Additionally, the share of revisions with revision_is_identity_revert is abnormally high in the 2025-03 snapshot. It is by far highest among duplicated revisions, but even among non-duplicated revisions is almost 3 times higher than in the previous snapshot. So, confusingly, it seems to separate from but still influenced by the revision duplication.
Root cause
The mediawiki history pipeline was executed twice for the 2025-03 snapshot run:
- 2025-04-01 … took 9.6 hrs, failed
- 2025-04-02 … took 18.6 hrs, succeeded … (typical runtime so far was 7.5 hours)
Investigations of the Spark history servers showed a high number of failed tasks and re-try attempts.
Re-tries of Spark tasks depending on the shuffle stage are not deterministic leading to unpredictable data corruptions.
None of the data analysis results pointed in a conclusive source data direction or failure pattern and an attempted re-run without any parameter change resulted in yet different failure results.
All other potential impacts of recent data platform changes (enabling of Spark data lineage, Airflow migration to k8s, temp accounts) could successively be ruled out as causes.
We hence conclude that the pipeline was impacted by cluster resource constraints.
Interestingly we couldn’t find any significantly high cluster load (CPU, HDFS) during that time caused by other processes.

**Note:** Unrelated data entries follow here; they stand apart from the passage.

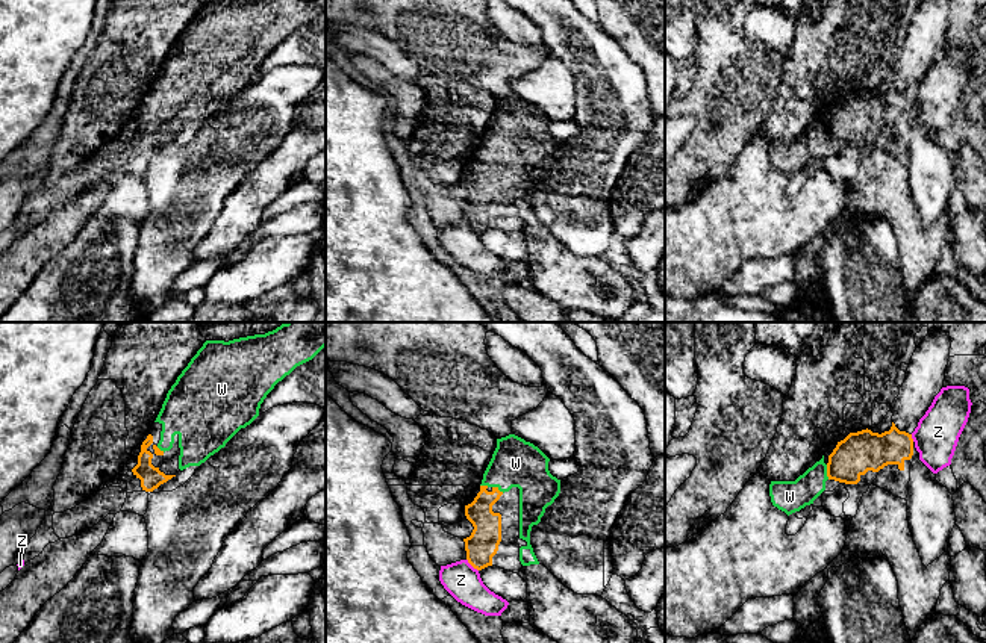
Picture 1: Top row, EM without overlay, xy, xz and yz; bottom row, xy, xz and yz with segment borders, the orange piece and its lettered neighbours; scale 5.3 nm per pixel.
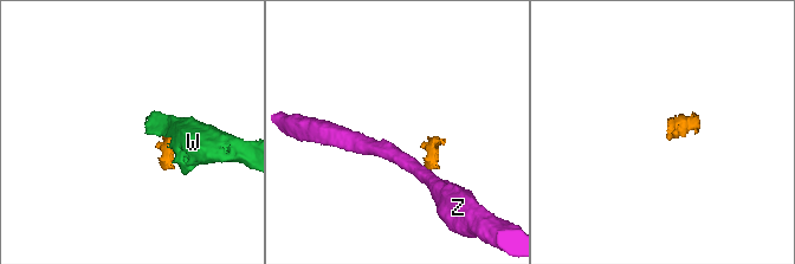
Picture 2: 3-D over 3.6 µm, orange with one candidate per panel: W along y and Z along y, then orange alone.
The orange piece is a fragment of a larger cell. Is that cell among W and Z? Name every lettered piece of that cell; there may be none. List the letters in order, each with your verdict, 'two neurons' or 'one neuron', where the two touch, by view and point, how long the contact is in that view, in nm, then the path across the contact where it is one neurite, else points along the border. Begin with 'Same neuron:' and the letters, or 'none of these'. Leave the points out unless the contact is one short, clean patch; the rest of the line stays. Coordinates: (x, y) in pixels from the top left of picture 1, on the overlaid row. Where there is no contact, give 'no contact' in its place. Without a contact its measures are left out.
Same neuron: W
W: one neuron | yz (827, 472) | 80 nm | across yz (862, 451), (842, 466), (827, 472), (789, 497)
Z: two neurons | xz (471, 565) | 90 nm | along xz (467, 559), (477, 571)

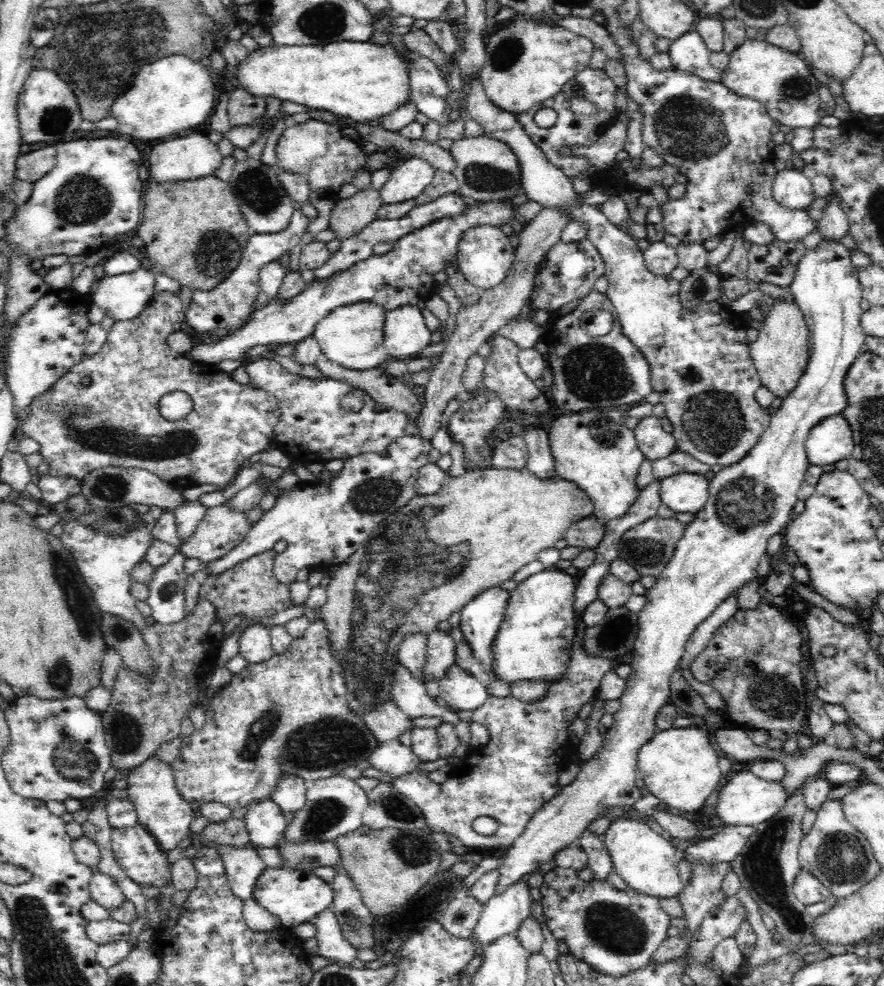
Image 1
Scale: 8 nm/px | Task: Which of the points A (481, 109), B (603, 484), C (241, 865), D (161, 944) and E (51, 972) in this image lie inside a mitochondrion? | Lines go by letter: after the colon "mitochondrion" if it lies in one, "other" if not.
A: other
B: other
C: other
D: other
E: mitochondrion

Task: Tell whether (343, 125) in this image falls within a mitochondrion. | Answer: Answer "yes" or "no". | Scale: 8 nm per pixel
no

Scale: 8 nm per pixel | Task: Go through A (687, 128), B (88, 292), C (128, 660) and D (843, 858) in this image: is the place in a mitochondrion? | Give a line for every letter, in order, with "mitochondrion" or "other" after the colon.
A: mitochondrion
B: other
C: other
D: mitochondrion

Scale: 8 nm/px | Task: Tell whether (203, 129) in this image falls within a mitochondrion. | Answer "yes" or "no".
no

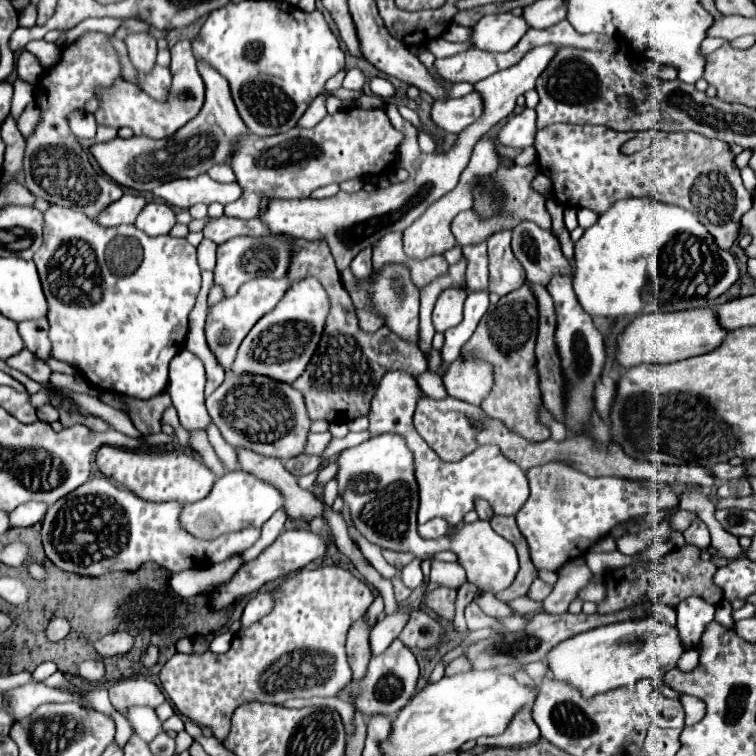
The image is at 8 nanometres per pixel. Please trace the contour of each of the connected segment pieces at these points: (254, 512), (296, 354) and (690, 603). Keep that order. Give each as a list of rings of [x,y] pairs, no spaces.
[[[242,469],[224,473],[212,487],[210,495],[202,501],[190,503],[182,511],[182,525],[192,535],[202,539],[214,539],[228,531],[238,531],[242,527],[254,525],[262,527],[274,511],[278,511],[284,505],[284,495],[274,487],[268,485],[268,481],[260,481],[258,477],[252,477],[252,473],[244,473]]]
[[[306,277],[290,285],[284,293],[276,309],[266,313],[254,327],[248,337],[244,337],[238,355],[234,359],[234,373],[258,373],[268,375],[272,379],[290,383],[304,373],[312,353],[316,353],[316,345],[320,345],[320,337],[324,333],[324,321],[328,317],[330,301],[326,289],[316,281],[316,277]]]
[[[688,597],[676,607],[676,627],[680,629],[680,637],[686,649],[692,649],[700,643],[704,629],[708,627],[708,623],[714,621],[714,611],[716,607],[708,605],[706,601],[700,601],[700,597]]]

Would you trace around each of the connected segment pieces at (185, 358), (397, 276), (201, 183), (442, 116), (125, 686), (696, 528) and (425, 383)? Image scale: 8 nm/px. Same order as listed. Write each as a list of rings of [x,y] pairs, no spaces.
[[[182,349],[170,363],[168,393],[184,429],[206,429],[210,423],[204,407],[204,385],[204,363],[188,349]]]
[[[402,265],[382,269],[372,285],[372,301],[376,311],[384,315],[386,325],[408,341],[418,341],[418,303],[420,293],[410,283],[410,275]]]
[[[198,175],[194,179],[174,179],[164,185],[158,185],[152,191],[156,197],[164,199],[164,203],[178,207],[178,209],[188,209],[196,203],[232,203],[240,197],[242,189],[238,183],[216,183],[208,175]]]
[[[470,93],[460,99],[450,101],[436,101],[432,107],[432,121],[448,131],[448,133],[462,133],[468,125],[480,119],[484,109],[484,99],[480,93]]]
[[[131,677],[120,679],[110,685],[110,701],[114,709],[122,715],[128,717],[128,709],[136,705],[146,705],[146,707],[158,707],[166,701],[164,693],[146,679]]]
[[[696,519],[696,521],[688,527],[688,531],[684,531],[684,539],[686,539],[686,543],[696,545],[698,549],[708,549],[708,547],[710,547],[708,527],[706,527],[700,519]]]
[[[424,371],[418,377],[418,385],[432,399],[444,399],[446,397],[446,389],[442,385],[442,379],[436,373],[432,373],[432,371]]]

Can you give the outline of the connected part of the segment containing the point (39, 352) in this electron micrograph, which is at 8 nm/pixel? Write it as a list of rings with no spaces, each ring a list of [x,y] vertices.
[[[46,319],[20,321],[18,331],[20,331],[20,337],[28,351],[32,351],[38,359],[50,357],[50,339],[48,339],[48,321]]]

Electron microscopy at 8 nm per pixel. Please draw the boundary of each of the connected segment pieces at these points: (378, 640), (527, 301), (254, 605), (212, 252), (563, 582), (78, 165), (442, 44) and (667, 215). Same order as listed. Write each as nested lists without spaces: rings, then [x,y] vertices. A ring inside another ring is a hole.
[[[400,607],[400,611],[396,615],[386,615],[384,621],[376,623],[376,627],[370,631],[370,649],[372,649],[374,657],[380,655],[400,635],[408,617],[410,617],[410,609]]]
[[[526,285],[500,297],[500,303],[490,305],[470,341],[462,347],[462,355],[486,361],[494,367],[494,387],[482,401],[482,411],[502,421],[510,431],[520,433],[528,441],[546,441],[550,431],[538,423],[536,409],[542,403],[538,389],[534,343],[538,331],[536,299]]]
[[[268,591],[266,593],[258,593],[254,599],[250,599],[246,603],[246,609],[244,609],[242,617],[240,617],[242,627],[250,627],[252,623],[256,623],[260,617],[264,617],[272,609],[272,605],[274,605],[274,599],[270,597]]]
[[[202,239],[202,243],[198,245],[198,265],[202,271],[212,271],[214,263],[216,263],[216,243],[210,239]]]
[[[570,561],[560,571],[556,571],[556,575],[558,581],[554,585],[554,591],[550,593],[548,601],[544,601],[544,611],[550,615],[562,615],[568,611],[570,601],[576,597],[582,585],[588,583],[592,571],[588,569],[588,565],[576,565],[574,561]]]
[[[84,31],[64,49],[62,61],[56,67],[48,69],[46,77],[40,79],[36,95],[36,105],[40,107],[40,121],[34,133],[26,137],[26,151],[22,163],[24,185],[34,197],[42,197],[48,203],[62,207],[88,205],[92,217],[123,196],[122,187],[116,185],[116,181],[98,175],[98,171],[90,163],[88,149],[84,149],[80,139],[68,129],[68,115],[72,111],[84,109],[86,101],[94,99],[98,89],[106,89],[118,79],[122,79],[120,55],[112,47],[110,37],[98,31]]]
[[[438,37],[438,39],[434,39],[434,41],[428,43],[428,49],[430,49],[438,59],[440,59],[440,57],[450,57],[450,55],[456,55],[456,53],[464,53],[464,51],[468,51],[470,47],[474,47],[474,45],[470,45],[470,43],[450,43],[450,41],[442,39],[442,37]]]
[[[648,197],[616,201],[576,241],[574,291],[592,317],[666,313],[706,307],[738,279],[736,259],[716,245],[694,213]]]

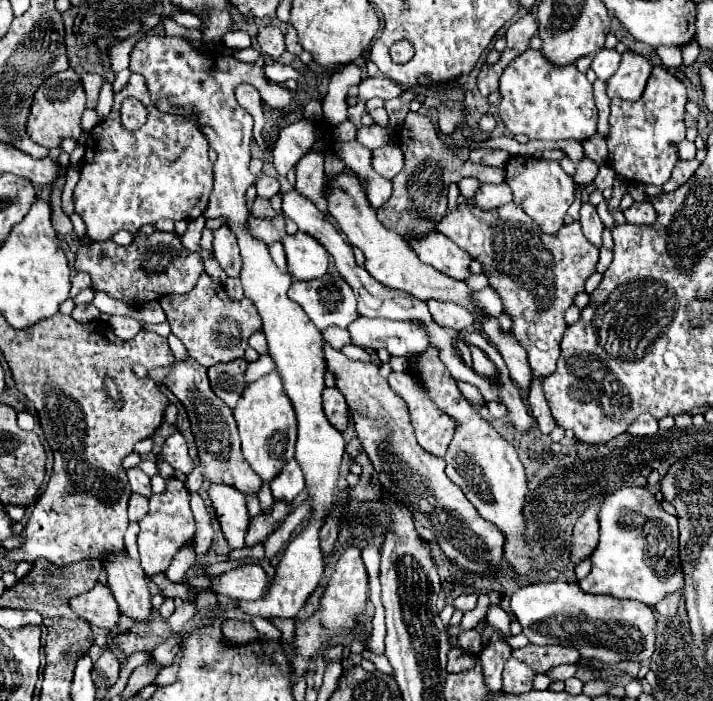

We suspect that the pipeline has breached a critical data size threshold where previously defined runtime parameters are no longer valid.
Re-running the pipeline on fewer execution cores yielded successful results.
Affected datasets and services
- Primarily impacted
- mediawiki_history
- druid.edits_hourly
- wmf.edit_hourly
- stats.wikimedia.org
- Indirectly impacted
- trust and safety’s data pipelines need to be rerun. Similar dashboards that rely on mediawiki_history will be affected as well.
- See also https://codesearch.wmcloud.org/search/?q=requires_wmf_mediawiki_history&files=&excludeFiles=&repos=
Resolution
Re-run on 4/24 with executor_cores=2 yielded good results with duplicates back to nominal values.